§ Article
▼
Through her hard work, talent and tenacity, Nancy Schreiber, ASC has done exactly that, not only by building an enviable career and the respect of her peers, but by serving as a role model and advocate for women endeavoring to succeed in a traditionally male-dominated field, as well as an inspiring mentor for all young filmmakers.
“We all know how crazy our business can be,” said presenter James Chressanthis, ASC during his introduction, remembering first meeting Schreiber at the premiere of the seminal 1992 documentary Visions of Light — which they had both shot portions of on high-definition video. “When I saw what she’d done with that primitive, so-called ‘state-of-the-art’ analog HD camera, I realized how gifted a cinematographer she is.
“I also learned about her remarkable, trail-blazing journey: gaffing, then shooting docs and indie features in a culture that just yesterday — and sometimes still today — denies women even the opportunity to do this work.
“As she became successful, Nancy did not close the door behind her, because she recognized a long time ago that it matters who you help and who you mentor. It matters who you hire and who you recommend to others — it’s who she is.”
“I want to thank the ASC for this amazing honor,” said Schreiber after accepting her award from Chressanthis. “The first time I entered the ASC Clubhouse, I thought there might not even be a ladies room. But, of course, [ASC event coordinator] Patty Armacost has been our den mother for a very long time, keeping the ASC running so smoothly. And then there was our first female member, Brianne Murphy, who opened so many doors.
“I look out to all of you, my heroes and heroines, cinematographers who inspire me daily to reach beyond what seems possible. Receiving the ASC Presidents Award is the greatest honor, and I am forever grateful and humbled. I feel so blessed to be able to do what I love. It’s a privilege to create, communicate and collaborate — using color and contrast, light and dark, lenses and cameras — to tell stories of the human condition.
“It never occurred to me that I couldn’t do this job because of my gender, and I’m still baffled when people come up to me and tell me I’m the first female director of photography they’ve ever worked with — yet it happens all the time. Why in the world would the job of being a cinematographer be available only to people of a certain gender, race, religion or sexual orientation? Or age? We all have eyes, hearts, minds and souls. And we all need to fight for the right to express our individuality, passion and creativity in the film and television industry.
“I would like to accept this award in the spirit of inspiring more women, and all people who have been excluded from doing what they love, to know that their view of the world is important and they must — and will — have a voice.”
Previous President’s Award winners include visual effects icons Douglas Trumbull and Richard Edlund, ASC; inventor Garrett Brown; photographer Douglas Kirkland and cinematographer Bill Bennett, ASC.
▲
§ Required tasks
1 - Rewrite everything in the award article from "Through her hard" down to "all young filmmakers.", with "tenacity" changed to "persistence".
2 - Extend the article about Nancy Schreiber's ASC award past its final sentence.
The entries play no part in this.

§ Data records
▼
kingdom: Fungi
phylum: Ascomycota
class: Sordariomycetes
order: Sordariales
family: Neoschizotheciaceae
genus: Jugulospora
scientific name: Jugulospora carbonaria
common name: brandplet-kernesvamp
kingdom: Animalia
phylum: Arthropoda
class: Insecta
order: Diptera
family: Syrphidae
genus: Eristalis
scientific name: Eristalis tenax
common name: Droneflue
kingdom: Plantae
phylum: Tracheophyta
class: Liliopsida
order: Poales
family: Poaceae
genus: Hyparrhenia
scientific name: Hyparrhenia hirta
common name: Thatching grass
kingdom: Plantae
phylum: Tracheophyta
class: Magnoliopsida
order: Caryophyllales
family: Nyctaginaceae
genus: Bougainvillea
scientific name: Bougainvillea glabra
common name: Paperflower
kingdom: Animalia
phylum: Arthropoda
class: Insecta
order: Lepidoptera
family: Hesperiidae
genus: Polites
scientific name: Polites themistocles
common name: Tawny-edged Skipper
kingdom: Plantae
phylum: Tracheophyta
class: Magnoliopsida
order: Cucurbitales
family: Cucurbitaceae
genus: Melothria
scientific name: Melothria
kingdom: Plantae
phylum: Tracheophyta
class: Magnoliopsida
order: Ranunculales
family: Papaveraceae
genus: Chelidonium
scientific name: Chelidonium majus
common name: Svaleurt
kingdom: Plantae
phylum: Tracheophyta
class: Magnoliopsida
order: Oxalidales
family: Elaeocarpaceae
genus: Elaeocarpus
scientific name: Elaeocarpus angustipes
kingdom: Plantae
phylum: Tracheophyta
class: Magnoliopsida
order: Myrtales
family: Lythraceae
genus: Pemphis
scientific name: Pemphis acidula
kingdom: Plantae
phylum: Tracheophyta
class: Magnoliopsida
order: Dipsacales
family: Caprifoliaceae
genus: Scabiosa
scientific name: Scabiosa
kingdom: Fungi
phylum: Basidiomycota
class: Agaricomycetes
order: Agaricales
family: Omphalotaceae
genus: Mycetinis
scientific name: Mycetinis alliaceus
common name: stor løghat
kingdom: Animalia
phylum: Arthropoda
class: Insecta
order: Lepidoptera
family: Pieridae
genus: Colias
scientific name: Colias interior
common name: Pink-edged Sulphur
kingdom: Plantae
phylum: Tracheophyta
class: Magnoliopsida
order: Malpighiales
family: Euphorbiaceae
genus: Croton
▲
§ The responses
1 -
Through her hard work, talent and persistence, Nancy Schreiber, ASC has done exactly that, not only by building an enviable career and the respect of her peers, but by serving as a role model and advocate for women endeavoring to succeed in a traditionally male-dominated field, as well as an inspiring mentor for all young filmmakers.

2 -
The next ASC Award was given for cinematography in a Television Movie, Miniseries or Pilot, and presented by the duo of John Schwartzman, ASC and his brother, actor Jason Schwartzman (Rushmore, The Grand Budapest Hotel) — who forged an room-appropriate comedy bit from the age-old notion of “finding your light.”
The nominees were:
Balazs Bolygo, HSC, BSC for Harley And The Davidsons, “Amazing Machine”
Paul Cameron, ASC for Westworld, “The Original”
Jim Denault, ASC for All The Way
Alex Disenhof for The Exorcist, “Chapter One: And Let My Cry Come Unto Thee”
Igor Martinovic for The Night Of, “Subtle Beast”
Jokes aside, the Schwartzmans opened the envelope and announced that Martinovic had won for his work in the pilot for the series The Night Of.
This was the first ASC Award nomination and win Martinovic, who is known for his work in the documentaries Man on Wire, The Tillman Story and What Happened, Miss Simone?, as well as the feature Silent House and the series House of Cards.
“I’m really shocked, I didn’t expect this,” said Martinovic on the red carpet after leaving the stage to applause.
With his long career behind the camera on such TV series as Hunter, Crime Story, Twin Peaks, EZ Streets, Gilmore Girls, Providence and Numb3rs, cinematographer Ron Garcia, ASC has left an indelible artistic impression on the medium that remains influential, making him an outstanding honoree for this year’s ASC Career Achievement in Television Award. The honor has been presented in previous years to such luminaries as Donald M Morgan, ASC; George Spiro Dibie, ASC; Bill Roe, ASC; John C. Flynn III, ASC; Michael D. O’Shea, ASC and Lowell Peterson, ASC.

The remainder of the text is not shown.